4. Medaglia rettangolare, ben incisa con una tipica torre di avvistamento (forse quella cui passiamo di fianco, con le scritte “zona militare – divieto assoluto di fotografie”); ristoro finale senza niente di caldo, chiuso in un sacchetto, salvo la birra alla spina offerta all’uscita; poi 200 metri inutili e penosi per raggiungere le sacche del ricambio (potrei capirlo se fossero state al coperto, ma per posarle sul selciato, si poteva anche metterle nella piazza d’arrivo).

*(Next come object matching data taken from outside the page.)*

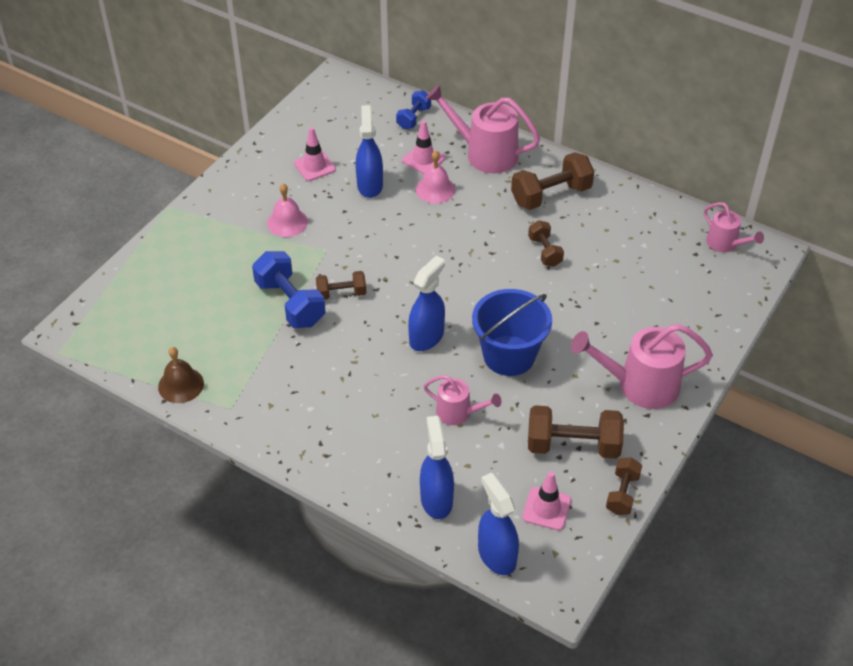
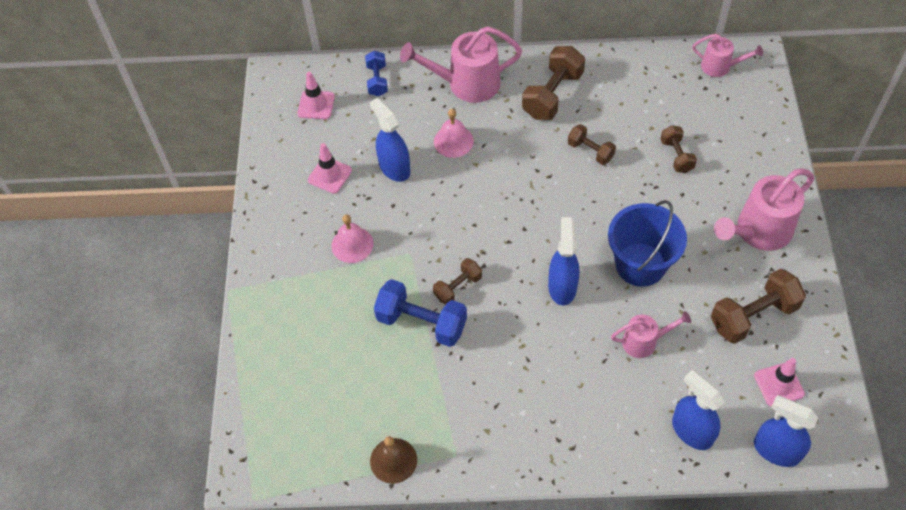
camera: 30 degrees left, 10 degrees up
pink traffic cone [402,120,445,174] -> pink traffic cone moved to [297,72,335,119]
brown dumbbell [606,458,642,515] -> brown dumbbell moved to [660,125,697,173]

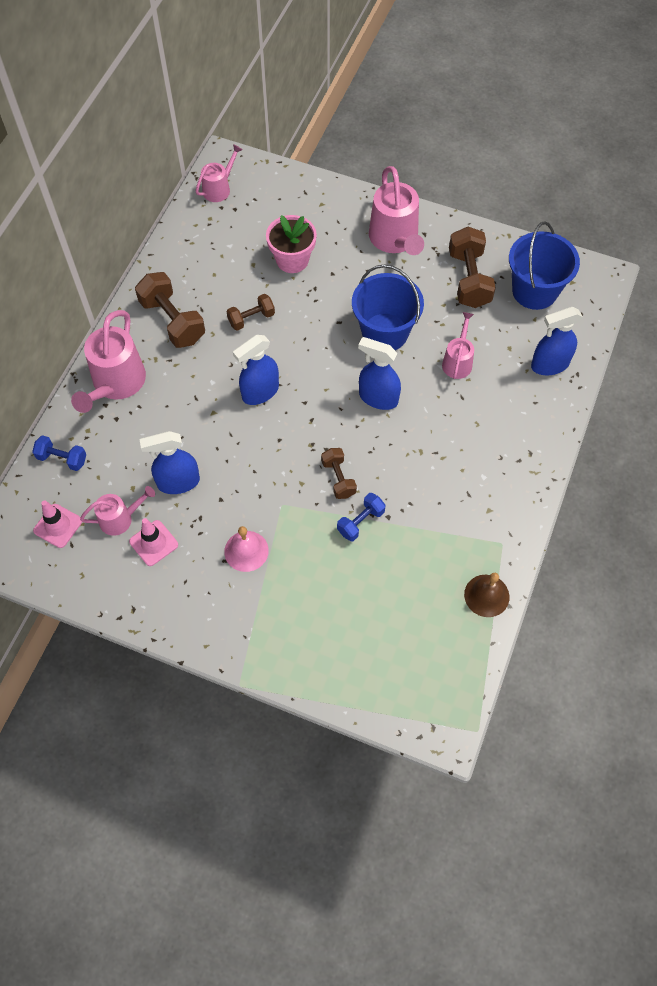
camera: 70 degrees left, 5 degrees up
blue dumbbell [374,279,467,347] -> blue dumbbell [337,493,386,541], size x0.58
pink bell [434,109,474,158] -> none
brown dumbbell [660,125,697,173] -> pink flower pot [266,215,317,273]
pink traffic cone [754,358,805,407] -> blue bucket [509,221,580,310]
blue spray bottle [754,395,818,467] -> blue spray bottle moved to [233,335,279,405]
none -> pink watering can [80,486,155,536]

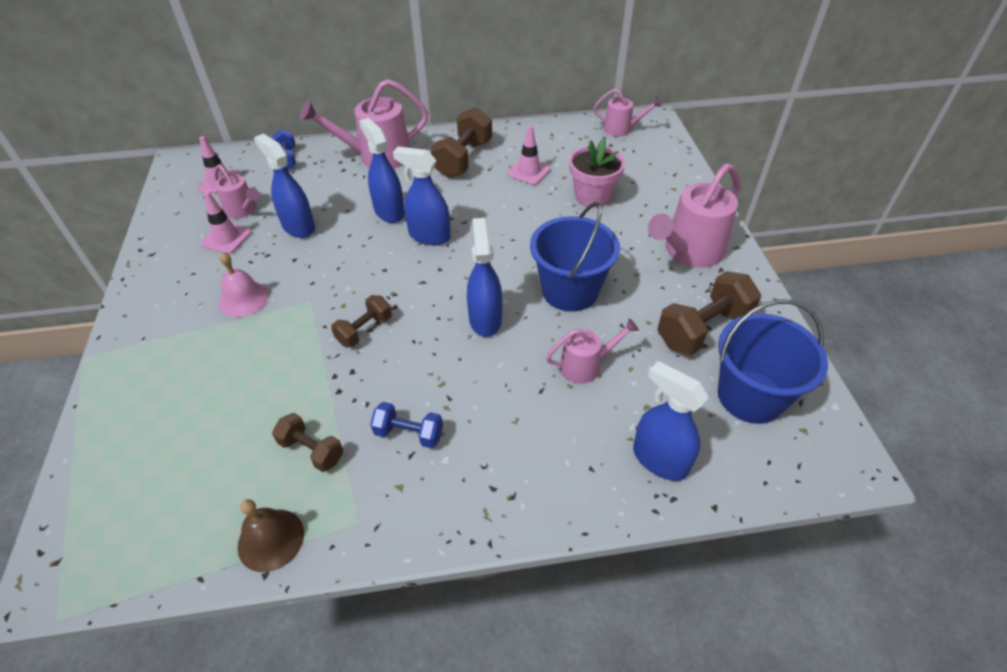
camera: 60 degrees right, 15 degrees down
brown dumbbell [226,294,275,331] -> brown dumbbell moved to [272,413,343,472]
blue dumbbell [337,493,386,541] -> blue dumbbell moved to [370,402,443,448]
none -> blue spray bottle [359,118,405,223]
none -> pink traffic cone [507,126,551,185]

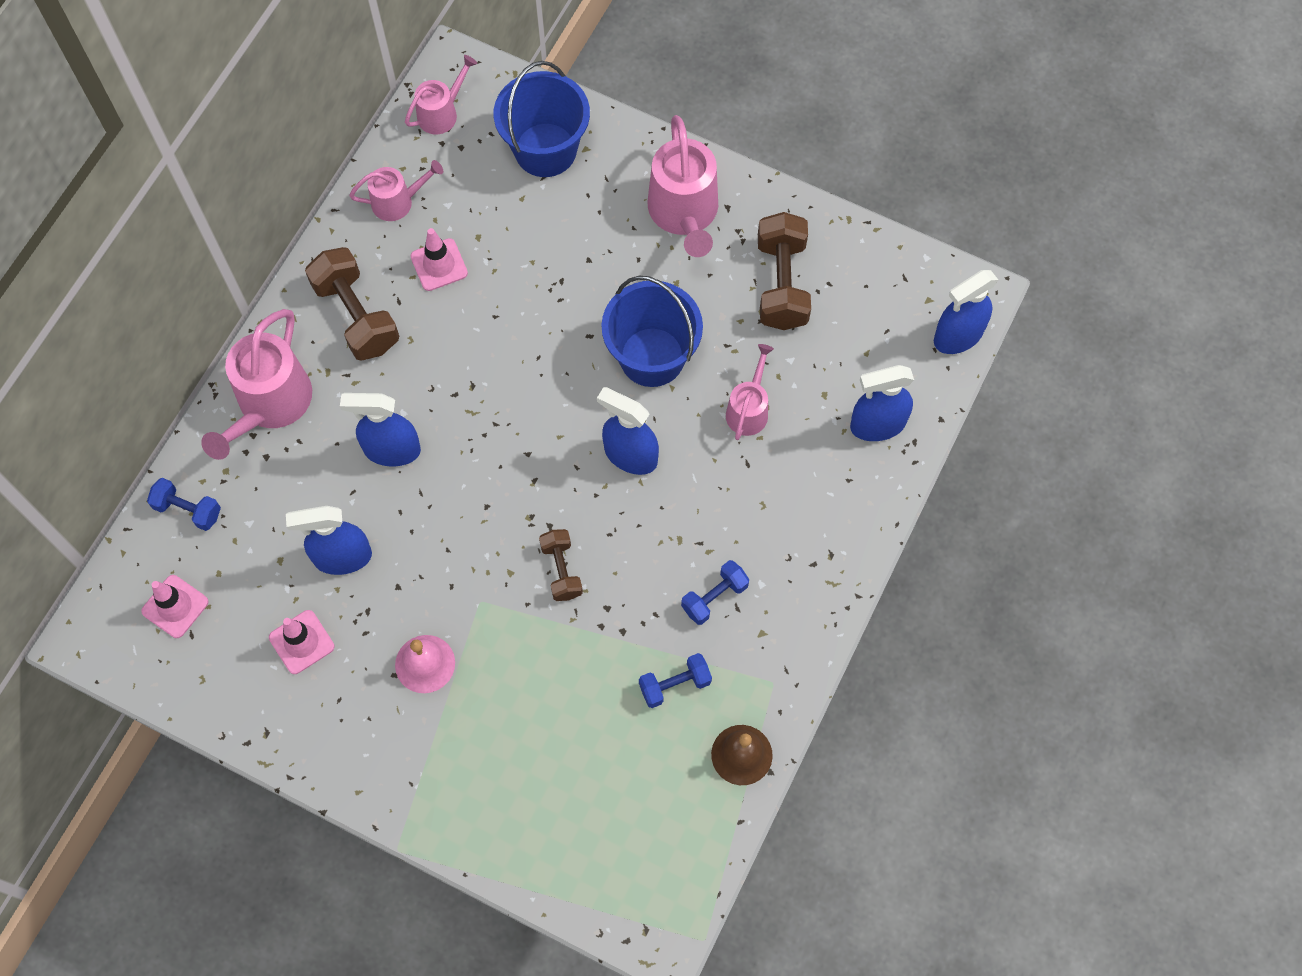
camera: 55 degrees left, 20 degrees up
pink watering can [214,164,260,219] -> pink watering can moved to [349,160,443,221]
brown dumbbell [272,413,343,472] -> blue dumbbell [639,653,712,708]
blue spray bottle [393,146,451,245] -> blue spray bottle moved to [934,270,998,354]
pink flower pot [569,138,625,208] -> none
blue bucket [718,299,828,424] -> blue bucket moved to [494,61,590,177]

In teoria, dopo altri 300 metri ci sono le docce, ma resta solo il tempo per una affannosa caccia al taxi, che ti scarica in stazione quando il tuo treno è già lì (e grazie al tassinaro che quando c’è il limite dei 50 va ai 60, e quando ci sono i 60 va agli 80). Il pacioso viaggio in intercity (costa poco, ma 9 ore per un Napoli-Milano vi sembra una tempistica decente nel 2023?) mi lascia il tempo di degustare la cultura del giornalone d’Italia: un titolo a p. 14 racconta di Yana “uccisa a sprangate e poi soffocata” (vile, tu uccidi una donna morta?!); tutta la pagina 17 è dedicata alle avventure erotiche di Totti e Zaniolo, mentre nel supplemento culturale una insigne studiosa dà credito a tutte le più inverosimili etimologie della parola “carnevale”, e un altro dottissimo a p. 11 si occupa di distinguere “il grano dall’oglio” (oglio di semi di zucca?). Sul supplemento del venerdì, una insigne virologa tenta di accrescere la sua audience (in netto calo rispetto al suo biennio d’oro) sostenendo che le balene, come il dodo, sono estinte (“tesoretti perduti per distrazione”, p. 33).
E’ la stampa, bellezza! E tu non puoi farci niente!, diceva Humprey Bogart.